Supplied text

Agriculture and forestry: mainstreaming research findings that work for communities

Partnerships are fundamental to conducting research. Douglas Sheil/CIFOR

PUNTA DEL ESTE, Uruguay (12 November 2012)_Small-scale farmers in many tropical nations depend primarily on their crops for survival, but without additional income generated by nearby forests, they would often be unable to weather through the hard times. This is why agricultural and forestry institutions should partner up when conducting research aimed at determining activities that will be most beneficial to communities and the environment, said scientists with the Center for International Forestry Research.

The perception often is that farmers only do one thing: farm.

“But growing or managing forests for wood and non-wood products, both for subsistence and sale is very common. “It is also a very sensible strategy, both in terms of maximising incomes and minimising risk,” said Peter Kanowski, Deputy Director General of CIFOR, at the Second Global Conference on Agricultural Research Development (GCARD2) in Uruguay. The conference discussed hopes for a future where agricultural innovation ratchets up production, and the welfare of small-scale farmers is assured.

Added Robert Nasi, Director at the CGIAR Research Program on Forests, Trees and Agroforestry: “This is what we are implementing in our forest, trees and agroforestry research program — working together with other research institutions and partners that span across the whole agriculture-forest gradient.”

Forests cover a third of the earth’s surface and one billion people depend on forest resources for their everyday lives. Forests also provide essential services to mainstream agriculture, meaning future food supplies could be compromised should deforestation continue at a staggering pace.

Research from the Poverty and Environment Network (PEN), the largest and most comprehensive global analysis of tropical forests and poverty indicates that on average 75 percent of the incomes of small-scale farmers comes from their crops.

But it’s the remaining 25 percent, primarily from the forest, that is often most important,

Especially, said Nasi, “during periods of crisis…when you have a drought, when you have food shortages.”

This rich, natural habitat provides a second source of income — through the sale of meat, wild fruit, bark, medicines, and micro-nutrients — but also contributes in indirect ways, by providing ecosystem services to the yields and crops, like water regulation and pollination.

And this is key, not just for farmers to understand, but for agricultural and forestry researchers, as well.

Work to be completed
According to the article on agriculture and forestry research, what share of small-scale farmers' incomes comes from their crops on average?

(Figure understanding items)

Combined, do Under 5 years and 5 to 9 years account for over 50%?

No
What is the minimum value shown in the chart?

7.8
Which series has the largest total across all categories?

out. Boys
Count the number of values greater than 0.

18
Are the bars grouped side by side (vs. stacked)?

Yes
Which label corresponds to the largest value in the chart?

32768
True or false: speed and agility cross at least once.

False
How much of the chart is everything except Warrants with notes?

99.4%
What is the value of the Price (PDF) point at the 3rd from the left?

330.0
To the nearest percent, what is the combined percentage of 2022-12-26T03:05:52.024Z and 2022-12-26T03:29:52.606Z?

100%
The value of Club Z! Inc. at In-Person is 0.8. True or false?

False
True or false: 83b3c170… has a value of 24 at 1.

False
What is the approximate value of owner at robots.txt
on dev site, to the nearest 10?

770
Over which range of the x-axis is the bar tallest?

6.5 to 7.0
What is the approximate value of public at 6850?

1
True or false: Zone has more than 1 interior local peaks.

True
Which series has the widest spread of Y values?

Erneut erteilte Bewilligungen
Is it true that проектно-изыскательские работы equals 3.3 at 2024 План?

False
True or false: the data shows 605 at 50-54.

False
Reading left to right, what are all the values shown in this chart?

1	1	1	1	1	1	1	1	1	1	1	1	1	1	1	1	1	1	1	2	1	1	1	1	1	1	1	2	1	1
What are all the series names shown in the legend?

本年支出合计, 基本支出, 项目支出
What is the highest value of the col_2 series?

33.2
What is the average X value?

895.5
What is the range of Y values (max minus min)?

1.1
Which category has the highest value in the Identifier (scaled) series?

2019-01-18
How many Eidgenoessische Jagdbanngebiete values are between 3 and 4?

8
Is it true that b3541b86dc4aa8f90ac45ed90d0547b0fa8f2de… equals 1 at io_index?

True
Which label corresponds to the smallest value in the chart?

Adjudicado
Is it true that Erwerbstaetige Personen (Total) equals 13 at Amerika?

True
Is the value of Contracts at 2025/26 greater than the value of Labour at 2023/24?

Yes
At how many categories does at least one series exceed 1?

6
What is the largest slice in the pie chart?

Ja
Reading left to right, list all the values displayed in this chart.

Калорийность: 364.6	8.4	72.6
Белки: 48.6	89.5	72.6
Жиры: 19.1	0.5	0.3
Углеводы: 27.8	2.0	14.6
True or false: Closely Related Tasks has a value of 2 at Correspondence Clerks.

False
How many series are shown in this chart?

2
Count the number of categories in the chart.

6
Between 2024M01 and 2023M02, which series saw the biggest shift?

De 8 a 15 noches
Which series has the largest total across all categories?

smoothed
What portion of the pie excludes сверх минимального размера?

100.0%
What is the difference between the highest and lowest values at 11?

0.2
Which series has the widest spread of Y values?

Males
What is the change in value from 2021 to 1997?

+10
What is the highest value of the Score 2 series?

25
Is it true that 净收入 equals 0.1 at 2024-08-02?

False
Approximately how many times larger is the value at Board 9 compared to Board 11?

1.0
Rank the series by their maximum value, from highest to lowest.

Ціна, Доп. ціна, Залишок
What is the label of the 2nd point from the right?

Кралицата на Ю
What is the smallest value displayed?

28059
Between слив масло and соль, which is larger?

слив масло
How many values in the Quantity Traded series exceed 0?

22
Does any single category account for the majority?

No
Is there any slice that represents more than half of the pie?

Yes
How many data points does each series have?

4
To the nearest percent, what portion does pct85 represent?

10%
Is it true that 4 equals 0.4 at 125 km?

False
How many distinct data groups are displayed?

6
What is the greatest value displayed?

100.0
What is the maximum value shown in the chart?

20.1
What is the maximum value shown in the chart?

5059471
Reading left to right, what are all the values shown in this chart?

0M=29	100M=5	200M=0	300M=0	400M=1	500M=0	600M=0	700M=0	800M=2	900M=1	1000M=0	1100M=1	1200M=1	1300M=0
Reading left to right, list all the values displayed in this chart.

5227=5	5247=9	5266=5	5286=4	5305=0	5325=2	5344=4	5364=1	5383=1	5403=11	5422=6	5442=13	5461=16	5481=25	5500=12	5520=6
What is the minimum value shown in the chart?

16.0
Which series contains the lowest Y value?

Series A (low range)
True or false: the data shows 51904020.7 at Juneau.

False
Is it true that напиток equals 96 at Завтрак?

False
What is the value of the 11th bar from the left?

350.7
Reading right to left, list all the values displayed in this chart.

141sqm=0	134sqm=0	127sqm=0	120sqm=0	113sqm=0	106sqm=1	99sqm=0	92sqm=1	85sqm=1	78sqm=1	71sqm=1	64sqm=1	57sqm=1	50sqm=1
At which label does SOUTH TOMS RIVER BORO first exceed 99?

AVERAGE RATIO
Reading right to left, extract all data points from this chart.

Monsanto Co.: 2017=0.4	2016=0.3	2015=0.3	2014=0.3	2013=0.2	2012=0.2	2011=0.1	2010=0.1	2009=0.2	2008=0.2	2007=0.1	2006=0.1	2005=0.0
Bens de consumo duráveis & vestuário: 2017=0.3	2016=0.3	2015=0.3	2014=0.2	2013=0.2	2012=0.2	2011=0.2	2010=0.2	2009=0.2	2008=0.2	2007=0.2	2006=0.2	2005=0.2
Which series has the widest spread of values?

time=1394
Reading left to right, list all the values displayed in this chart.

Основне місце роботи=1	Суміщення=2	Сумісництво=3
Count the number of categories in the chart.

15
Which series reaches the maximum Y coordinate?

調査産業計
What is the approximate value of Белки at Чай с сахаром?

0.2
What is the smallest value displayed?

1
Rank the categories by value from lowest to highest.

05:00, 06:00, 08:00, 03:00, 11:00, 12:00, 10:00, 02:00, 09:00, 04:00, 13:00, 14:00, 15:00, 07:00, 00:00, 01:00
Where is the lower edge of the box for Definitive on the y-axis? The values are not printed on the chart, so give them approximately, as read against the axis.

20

Result of the task
75 percent